**What needs to be done:** For the entries that appear below, write out the exact text and omit the pictures.
[[ Records for the exercise open ]]
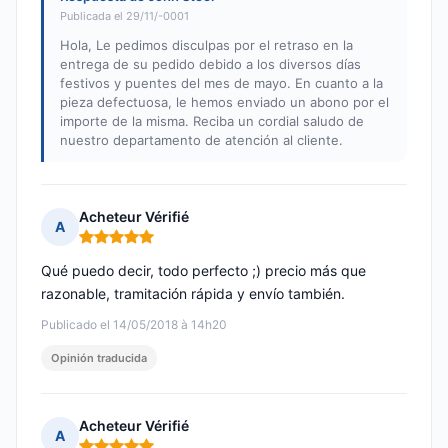
Publicada el 29/11/-0001
Hola, Le pedimos disculpas por el retraso en la
entrega de su pedido debido a los diversos días
festivos y puentes del mes de mayo. En cuanto a la
pieza defectuosa, le hemos enviado un abono por el
importe de la misma. Reciba un cordial saludo de
nuestro departamento de atención al cliente.
Acheteur Vérifié
A
Nota: 5 de 5
Qué puedo decir, todo perfecto ;) precio más que
razonable, tramitación rápida y envío también.
Publicado el 14/05/2018 à 14h20
Opinión traducida
Acheteur Vérifié
A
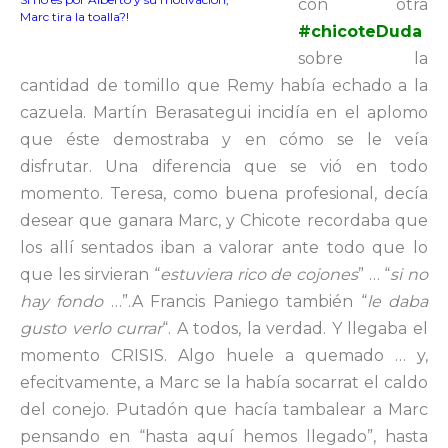
con otra
Marc tira la toalla?!
#chicoteDuda
sobre la
cantidad de tomillo que Remy había echado a la
cazuela. Martín Berasategui incidía en el aplomo
que éste demostraba y en cómo se le veía
disfrutar. Una diferencia que se vió en todo
momento. Teresa, como buena profesional, decía
desear que ganara Marc, y Chicote recordaba que
los allí sentados iban a valorar ante todo que lo
que les sirvieran “
estuviera rico de cojones
” … “
si no
hay fondo
…”.A Francis Paniego también “
le daba
gusto verlo currar
“. A todos, la verdad. Y llegaba el
momento CRISIS. Algo huele a quemado … y,
efecitvamente, a Marc se la había socarrat el caldo
del conejo. Putadón que hacía tambalear a Marc
pensando en “hasta aquí hemos llegado”, hasta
[[ Records for the exercise closed ]]
**Response for this exercise:**
Publicada el 29/11/-0001
Hola, Le pedimos disculpas por el retraso en la
entrega de su pedido debido a los diversos días
festivos y puentes del mes de mayo. En cuanto a la
pieza defectuosa, le hemos enviado un abono por el
importe de la misma. Reciba un cordial saludo de
nuestro departamento de atención al cliente.
Acheteur Vérifié
A
Nota: 5 de 5
Qué puedo decir, todo perfecto ;) precio más que
razonable, tramitación rápida y envío también.
Publicado el 14/05/2018 à 14h20
Opinión traducida
Acheteur Vérifié
A
con otra
Marc tira la toalla?!
#chicoteDuda
sobre la
cantidad de tomillo que Remy había echado a la
cazuela. Martín Berasategui incidía en el aplomo
que éste demostraba y en cómo se le veía
disfrutar. Una diferencia que se vió en todo
momento. Teresa, como buena profesional, decía
desear que ganara Marc, y Chicote recordaba que
los allí sentados iban a valorar ante todo que lo
que les sirvieran “
estuviera rico de cojones
” … “
si no
hay fondo
…”.A Francis Paniego también “
le daba
gusto verlo currar
“. A todos, la verdad. Y llegaba el
momento CRISIS. Algo huele a quemado … y,
efecitvamente, a Marc se la había socarrat el caldo
del conejo. Putadón que hacía tambalear a Marc
pensando en “hasta aquí hemos llegado”, hasta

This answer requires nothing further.